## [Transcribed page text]
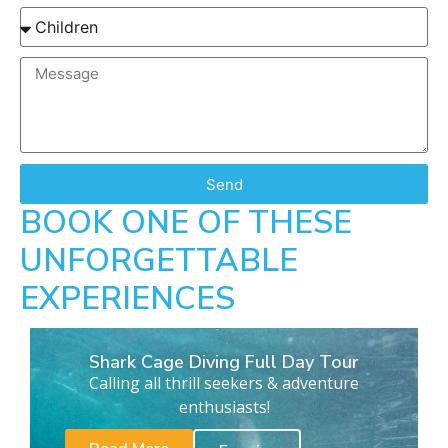
Send
BOOK ONE OF THESE
UNFORGETTABLE
EXPERIENCES
Shark Cage Diving Full Day Tour
Calling all thrill seekers & adventure
enthusiasts!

## [PROBLEM]
Rewrite the listing with "Full Day" swapped for "Half Day", keeping every other word the same, and omit the pictures.

## [RESPONSE FOR THIS EXERCISE]
Send
BOOK ONE OF THESE
UNFORGETTABLE
EXPERIENCES
Shark Cage Diving Half Day Tour
Calling all thrill seekers & adventure
enthusiasts!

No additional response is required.